Can Love Really Travel Back In Time...

And heal a broken heart?...

Have you ever had a moment in your life that you play over and over in your mind?

You know you can't go back and change the outcome, but you also know what you would do if time travel were possible.

There are a few of those moments in my life, but one of the most recent happened last September.

I had a chance to spend the day with someone I love and I can remember exactly what was on my mind before they left: Something is wrong.

If I had known it would be the last time I would have seen this person, I can tell you exactly what I would have said:

Don't. Go.

Instead, I made a decision to be resolved about my feelings, which were based on just that: Things I felt.

But if I could spin backwards almost a year, would I be in the position I am now? Perhaps. It is possible that nothing would be different.

Would I still have taken a trip the following month that led to lasting changes about how I feel towards some people? Would I still have gone to Paris? London?
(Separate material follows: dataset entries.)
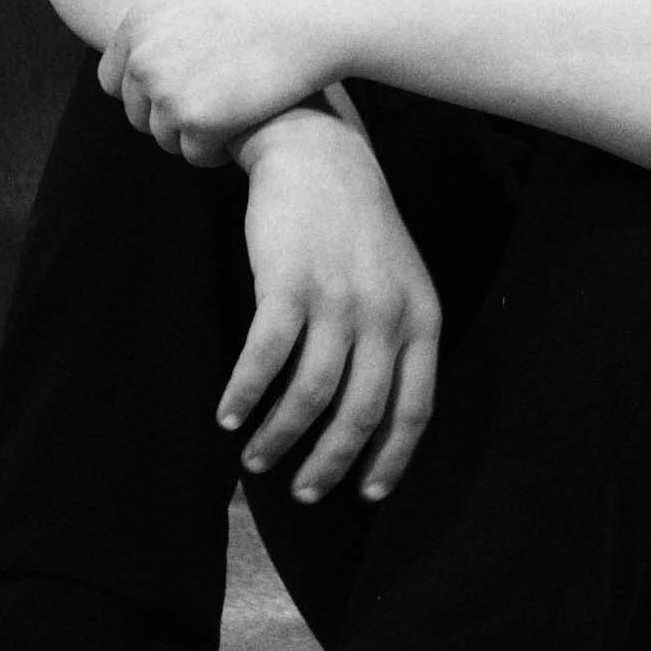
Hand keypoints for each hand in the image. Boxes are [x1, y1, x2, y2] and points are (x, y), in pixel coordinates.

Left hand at [98, 0, 338, 163]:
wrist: (319, 9)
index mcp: (138, 21)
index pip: (114, 78)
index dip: (150, 88)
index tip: (191, 82)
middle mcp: (143, 58)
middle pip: (139, 114)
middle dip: (172, 115)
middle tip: (221, 101)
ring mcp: (167, 91)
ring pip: (166, 137)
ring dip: (197, 135)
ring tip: (236, 114)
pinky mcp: (199, 121)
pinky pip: (195, 154)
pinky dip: (218, 150)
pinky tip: (246, 127)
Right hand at [223, 105, 440, 500]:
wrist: (317, 155)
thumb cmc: (354, 226)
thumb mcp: (399, 279)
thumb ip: (397, 338)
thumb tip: (377, 414)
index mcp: (422, 318)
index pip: (414, 408)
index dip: (389, 459)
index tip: (364, 495)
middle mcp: (386, 314)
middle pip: (360, 414)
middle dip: (329, 465)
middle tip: (302, 492)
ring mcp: (337, 299)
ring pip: (310, 396)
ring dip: (279, 437)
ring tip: (257, 459)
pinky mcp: (288, 284)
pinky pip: (265, 359)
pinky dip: (245, 395)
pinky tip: (228, 415)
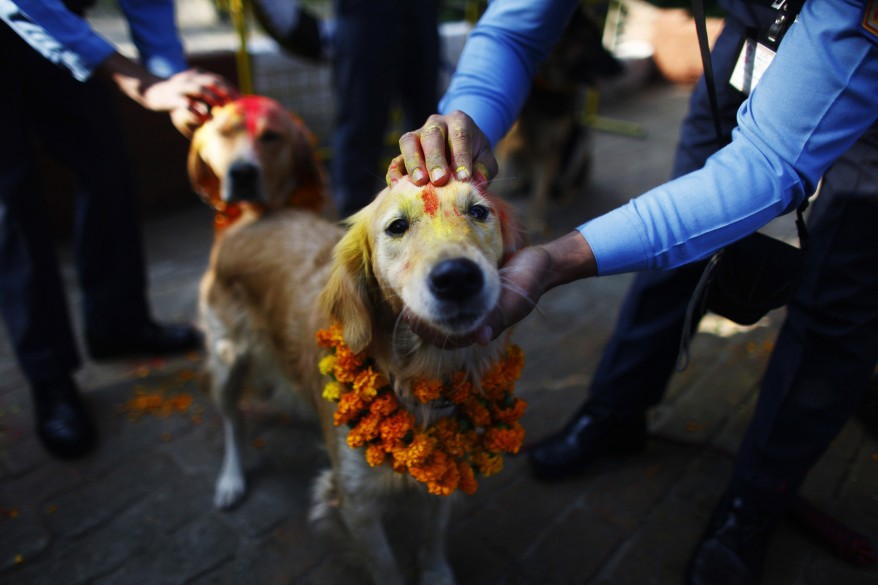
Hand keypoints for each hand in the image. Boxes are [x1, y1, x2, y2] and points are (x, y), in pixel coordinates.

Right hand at [144, 69, 237, 136]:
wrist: (150, 91)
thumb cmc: (177, 94)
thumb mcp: (192, 90)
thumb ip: (207, 93)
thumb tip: (227, 104)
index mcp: (196, 75)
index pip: (218, 79)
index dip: (231, 88)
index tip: (242, 99)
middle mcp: (190, 78)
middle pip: (212, 81)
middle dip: (227, 92)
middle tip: (236, 104)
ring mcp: (180, 87)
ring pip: (200, 89)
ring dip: (214, 99)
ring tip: (223, 109)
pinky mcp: (172, 98)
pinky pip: (186, 104)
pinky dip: (198, 112)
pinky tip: (206, 119)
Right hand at [388, 111, 497, 186]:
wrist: (459, 150)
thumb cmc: (474, 155)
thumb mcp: (485, 159)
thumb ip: (485, 169)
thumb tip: (478, 182)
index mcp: (458, 121)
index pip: (459, 135)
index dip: (461, 156)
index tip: (464, 178)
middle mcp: (436, 124)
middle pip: (432, 135)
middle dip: (435, 159)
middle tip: (440, 180)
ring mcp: (417, 135)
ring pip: (409, 141)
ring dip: (413, 162)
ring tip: (420, 182)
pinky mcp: (405, 152)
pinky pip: (396, 159)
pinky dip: (395, 172)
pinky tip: (398, 187)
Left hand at [405, 231, 598, 347]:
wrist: (540, 261)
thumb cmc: (529, 280)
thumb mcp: (515, 299)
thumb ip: (498, 317)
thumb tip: (479, 338)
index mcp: (483, 325)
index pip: (450, 338)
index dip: (430, 332)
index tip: (412, 318)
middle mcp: (473, 317)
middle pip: (440, 328)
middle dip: (422, 322)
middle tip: (404, 310)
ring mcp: (470, 303)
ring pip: (440, 313)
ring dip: (423, 307)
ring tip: (405, 296)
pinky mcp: (468, 288)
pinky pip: (445, 296)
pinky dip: (431, 291)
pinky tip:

Vegas?

Would my Chicago trip in February have been any different?

You see, no matter what I write or say, I know that my heart has a piece of it that will forever be settled in Chicago.

And that is why I wonder if traveling back in time would be wise.

Sometimes, we have to recognize that life is exactly what we see because it gives us exactly what we put into it.

Luck. Destiny. Kismet. We use words like these to explain away our own responsibilities sometimes.

Am I unlucky in love? No. In fact, if I said I wasn't blessed with an abundance of love, I would be a liar and ungrateful.

Instead, I recognize two things: The great loves in my life may not be with me now in terms of space, but they are with me in terms of spirit. Maybe that's enough?

I'm not really sure.

If I could travel back in time, I am sure it wouldn't be to last September, it would be to a beautiful day spent with the love of my life in Philadelphia. We saw so many things during that trip, but the best part was sitting on a park bench in the middle of nowhere. We were huddled close to each other because we were bracing ourselves against the wind that day.

It feels like a metaphor for our relationship sometimes: Two people, in love, holding on to each other to offer sustenance against what the universe would ultimately give us.